Re: 絆された想い / 第一章[03] ( No.4 )
日時: 2010/04/25 04:05
名前: 御伽 氷柩 (ID: KoVjVisw)

 八雲たちはリーベ公園の噴水の前にある、献花として置かれたヒルガオを眺めていた。噴水の水飛沫に当てられる花弁が、日光で輝いている。
 事件発生から二週間たった今、後ろでは子供達が元気よく飛び回って遊んでいる。事件のことは記憶からなくなったのかもしれない。

「ここで最初の被害者、行沢春香さんが強姦され殺害されていた場所です」

 静寂ができていた中、石井がマニュアル通りとでも言うように言った。八雲は短く返事をするが、献花から目をそらさない。
 コイツは今、恐らく晴香ちゃんを思い出してる。
 昔、まだ海雲が一歳の頃、八雲と晴香はよくここに散歩に来ていた。八雲と海雲ちゃんはベンチに座ると日向ぼっこをする猫のように眠っていたらしいが、晴香ちゃんはその二人の姿を見るのが好きだって言ってたな。
 その後買い物をして帰宅する最中、この公園のすぐ傍で、晴香は八雲と海雲を庇って蛇行運転する大型トラックに撥ねられて死亡した。
 僕のせいだ、と未だに自分を攻め続ける八雲を見ると、「うじうじするな」と殴りたくなる自分がいるが、それを実行できずにいた。顔に出さずに落ち込む八雲を殴れば、粉々に砕けてしまいそうだったからだ。
 それに加え、被害者の名前がハルカ。しかも強姦殺人。最悪の組み合わせだ。
 後藤はゆっくりと大きく息を吐いた。

「……ここに、何かあるか?」

「誰一人いません。次、行きましょう」

 早口で言い残すと、一人ですたすたと歩いて行ってしまった。いつもだったら文句を言うところだが、あんな奴に言ったっていつも以上に聞きやしない。自分を責め続ける八雲を見れば、晴香ちゃんは泣くだろうに。
 にしても、石井の奴は配慮が足りない。せめて苗字だけにすればいいものを、フルネームで言いやがって。
 後藤が進まない為に立ち止まっていた石井の後頭部を叩き、八雲後を追っていった。
 石井が患部を押さえながらも追っていく。転んだ。

   ◆

 すでに車に乗り込んでいた二人に追いついた石井は、素早く運転席に乗ってエンジンをかけた。我々は警察なのに、交差点に路駐なんてしていいのだろうか。
 それに、ここの交差点は晴香ちゃんが死んだ場所。警察が違反している姿を見せたくない。
 石井はいつもより強くアクセルを踏んで、車を発進させた。

「次の現場はどこです?」

 後部座席から聞こえた八雲の声は、少し違うように感じた。やっぱり私以上に、八雲氏は晴香ちゃんの死に敏感なんだ。
 チラリとバックミラー越しに八雲へ視線を送ると、ボーっと窓の外を眺めている。心ここにあらずという感じだ。もしかしたら晴香ちゃんを探しているのかもしれない。

「つ、次は住宅街です。被害者はカップルで、女性は同じく強姦に遭っています」

「住宅街で二人殺し、加えて強姦ですか?」

「はい。少し離れた場所で殺害されたようですが、遺体は移動させられていました。女性の体内から体液が検出されていたと報告を受けましたので、間違いはありません」

 八雲が感じる疑問に報告を受けたことを言ったが、石井も気になっていた。住宅街で二人も殺害し、加えて強姦などとは無理がある。
 土地から一人を不意打ちで殺せたとしても、もう一人が黙っているだろうか? 反撃こそしなくとも、普通は逃げたり助けを呼んだりする。
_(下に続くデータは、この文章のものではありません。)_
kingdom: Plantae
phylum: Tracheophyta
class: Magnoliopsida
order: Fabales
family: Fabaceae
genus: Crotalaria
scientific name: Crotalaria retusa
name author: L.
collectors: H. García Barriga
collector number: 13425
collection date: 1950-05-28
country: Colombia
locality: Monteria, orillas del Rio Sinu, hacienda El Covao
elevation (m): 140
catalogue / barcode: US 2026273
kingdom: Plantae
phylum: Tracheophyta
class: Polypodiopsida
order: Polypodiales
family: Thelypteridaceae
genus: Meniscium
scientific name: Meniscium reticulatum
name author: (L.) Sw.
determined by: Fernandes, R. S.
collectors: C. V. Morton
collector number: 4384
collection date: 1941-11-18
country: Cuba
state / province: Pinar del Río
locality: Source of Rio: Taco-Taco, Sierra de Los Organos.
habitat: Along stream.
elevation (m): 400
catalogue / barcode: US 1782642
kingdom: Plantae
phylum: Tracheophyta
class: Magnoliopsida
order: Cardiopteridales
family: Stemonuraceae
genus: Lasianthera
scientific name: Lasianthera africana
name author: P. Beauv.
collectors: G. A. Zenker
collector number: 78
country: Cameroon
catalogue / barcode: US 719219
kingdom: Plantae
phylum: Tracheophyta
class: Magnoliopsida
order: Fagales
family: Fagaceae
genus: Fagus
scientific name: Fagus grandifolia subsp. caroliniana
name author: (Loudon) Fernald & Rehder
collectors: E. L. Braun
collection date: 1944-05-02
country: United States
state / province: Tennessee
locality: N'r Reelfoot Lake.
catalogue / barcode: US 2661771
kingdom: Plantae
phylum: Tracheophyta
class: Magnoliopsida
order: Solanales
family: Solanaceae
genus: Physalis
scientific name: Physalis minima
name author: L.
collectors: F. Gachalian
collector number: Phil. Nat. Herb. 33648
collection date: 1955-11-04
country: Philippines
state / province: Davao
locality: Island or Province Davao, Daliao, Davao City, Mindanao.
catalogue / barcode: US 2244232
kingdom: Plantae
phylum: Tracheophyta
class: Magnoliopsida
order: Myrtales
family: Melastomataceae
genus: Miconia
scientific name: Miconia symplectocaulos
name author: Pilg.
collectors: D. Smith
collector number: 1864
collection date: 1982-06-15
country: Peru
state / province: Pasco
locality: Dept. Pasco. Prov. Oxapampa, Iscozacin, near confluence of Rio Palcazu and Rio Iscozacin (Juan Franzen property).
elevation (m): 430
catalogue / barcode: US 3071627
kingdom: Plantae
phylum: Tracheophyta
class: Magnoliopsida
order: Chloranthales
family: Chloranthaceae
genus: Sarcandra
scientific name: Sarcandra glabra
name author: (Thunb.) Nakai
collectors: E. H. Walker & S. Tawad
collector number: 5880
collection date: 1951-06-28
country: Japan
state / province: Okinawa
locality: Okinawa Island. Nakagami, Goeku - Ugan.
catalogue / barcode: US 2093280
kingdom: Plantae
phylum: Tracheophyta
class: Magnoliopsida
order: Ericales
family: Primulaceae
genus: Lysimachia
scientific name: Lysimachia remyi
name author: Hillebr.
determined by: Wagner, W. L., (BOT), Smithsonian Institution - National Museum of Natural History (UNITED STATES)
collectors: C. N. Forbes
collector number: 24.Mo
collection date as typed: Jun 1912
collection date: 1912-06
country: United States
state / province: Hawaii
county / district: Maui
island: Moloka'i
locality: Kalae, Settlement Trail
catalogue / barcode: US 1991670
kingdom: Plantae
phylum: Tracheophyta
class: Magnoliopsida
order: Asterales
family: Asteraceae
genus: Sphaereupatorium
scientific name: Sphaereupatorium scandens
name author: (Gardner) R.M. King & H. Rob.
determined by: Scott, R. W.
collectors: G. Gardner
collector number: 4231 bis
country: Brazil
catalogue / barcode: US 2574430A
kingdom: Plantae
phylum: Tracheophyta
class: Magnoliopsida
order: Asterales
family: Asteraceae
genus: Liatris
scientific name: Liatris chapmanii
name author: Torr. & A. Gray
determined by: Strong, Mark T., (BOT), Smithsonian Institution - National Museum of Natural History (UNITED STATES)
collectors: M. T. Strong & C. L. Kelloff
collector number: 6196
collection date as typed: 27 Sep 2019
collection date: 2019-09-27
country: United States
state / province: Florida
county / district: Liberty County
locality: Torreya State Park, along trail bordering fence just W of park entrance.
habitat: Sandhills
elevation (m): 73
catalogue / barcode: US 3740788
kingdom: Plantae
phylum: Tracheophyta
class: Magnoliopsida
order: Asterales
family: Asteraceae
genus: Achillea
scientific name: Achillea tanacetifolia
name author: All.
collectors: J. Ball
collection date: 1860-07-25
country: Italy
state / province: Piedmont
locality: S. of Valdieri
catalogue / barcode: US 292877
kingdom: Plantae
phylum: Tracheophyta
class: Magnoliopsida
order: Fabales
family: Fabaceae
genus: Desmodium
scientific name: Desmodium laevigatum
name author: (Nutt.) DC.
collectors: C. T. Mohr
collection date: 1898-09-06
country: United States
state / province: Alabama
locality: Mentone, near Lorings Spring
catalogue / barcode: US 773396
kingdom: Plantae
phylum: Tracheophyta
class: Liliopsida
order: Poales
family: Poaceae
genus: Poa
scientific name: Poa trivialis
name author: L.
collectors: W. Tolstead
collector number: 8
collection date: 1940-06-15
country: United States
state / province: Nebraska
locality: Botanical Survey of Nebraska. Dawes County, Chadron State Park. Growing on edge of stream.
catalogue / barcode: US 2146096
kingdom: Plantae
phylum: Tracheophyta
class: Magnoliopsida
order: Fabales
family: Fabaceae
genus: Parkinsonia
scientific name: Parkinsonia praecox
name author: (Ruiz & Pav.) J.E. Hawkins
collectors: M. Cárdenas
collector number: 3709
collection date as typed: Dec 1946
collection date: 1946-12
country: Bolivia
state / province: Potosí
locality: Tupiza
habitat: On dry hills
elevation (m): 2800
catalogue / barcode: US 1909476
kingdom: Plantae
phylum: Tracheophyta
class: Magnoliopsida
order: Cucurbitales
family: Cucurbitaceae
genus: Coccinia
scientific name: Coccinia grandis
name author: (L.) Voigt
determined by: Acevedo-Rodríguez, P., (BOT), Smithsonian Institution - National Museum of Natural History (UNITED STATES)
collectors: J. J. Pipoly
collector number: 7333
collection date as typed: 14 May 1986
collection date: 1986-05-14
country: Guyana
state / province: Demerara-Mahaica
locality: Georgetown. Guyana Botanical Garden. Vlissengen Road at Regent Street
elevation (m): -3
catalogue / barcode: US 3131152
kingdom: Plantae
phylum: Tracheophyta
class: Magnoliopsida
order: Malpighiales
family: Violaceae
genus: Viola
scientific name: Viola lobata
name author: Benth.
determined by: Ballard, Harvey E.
それとも逃げられない状況だったのだろうか。

「被害者に共通点もねぇし、何がなんだかわからねぇ。それに一番最近の奴は手足は切断されて、内臓なんて原形を留めてるものなんてなかったよ」

 後藤は苦虫を噛み潰したような顔で拳を振るわせ、ダッシュボードを殴る。車内が一瞬揺れた。
 今回の被害は、回数を増すごとに酷くなっていった。最初の被害者は強姦の後刺殺だったと言うのに、最近発見された四体目の遺体はばらばらに近い状態に加え、腹を抉られていた。
 あれは人間のすることじゃない。異常だ。石井は現場写真を見たとき、悲鳴を上げながら卒倒しそうになるのを堪えながらそう思った。思い出しただけで恐ろしい。記憶が甦り、イメージされそうになった現場写真を消そうと首を横に振った。

   ◆

「あれって、国枝さんだよね?」

「あ、あぁ」

 コンクリートの壁に隠れながら、雪が言った。
 幽霊が出たと言う噂の場所で、カジュアルな服装の国枝と呼ばれた男が合掌していた。目の前には白いヒルガオの花が置いてある。恐らく彼が持ってきた献花だろう。

「お化けが出るって、知らないのかな?」

「んなこと知るかよ。でも、国枝さんがここにいるってことは、もしかして幽霊って沢木さんなんじゃないのか?」

「あ、そういえば……ここで通り魔に殺されたんだもんね」

 知り合いが死んだことで落ち込みながら話す二人とは裏腹に、海雲はじっと国枝を見ていた。否、実際にはその目にもう一人だけ見えている。
 合掌する国枝の隣でパンク系の格好をした青年が、じっと彼を見据えていた。今にも泣きそうな表情で、唇をかみ締めている。幽霊とは彼のことだったのだろうか。

「ねぇ、幽霊って男の人なの?」

「ん? あぁ、女……って、そしたら沢木さんじゃねぇじゃん」

 真相が掴めたと思った矢先、その推理が崩れた。雄介は落胆し、小さくため息を零す。

「でも、見たのは三柳さんだよ」

「あの酒ババアか。なら噂が本当かも信じられねぇよ」

 二人は海雲がいることも忘れ、勝手に会話を進めていく。まぁ、この二人はいつもそうだ。何だかんだいいながらもいつも二人の世界に入る。
 海雲、邪魔だったかも。

「とりあえず、幽霊もいないし帰ろうぜ。斉藤は俺等と逆方向だろ? また明日な」

 無駄足だった、と来た道を戻っていく雄介。雪は海雲に挨拶したあとにひょこひょこと追いかけていった。やっぱり幼馴染は羨ましい。
 二人が見えなくなった後、海雲は再びコンクリートの壁に隠れながら、国枝を見据えた。やっぱり、見間違いではない。あそこにいる二人の男は生きている人間と死者の魂。
 これはお父さんに言うべきかな? でもきっと「僕には関係ない」とか言うんだろうな。
 海雲は一度深呼吸したあと、国枝の下へ早足で向かった。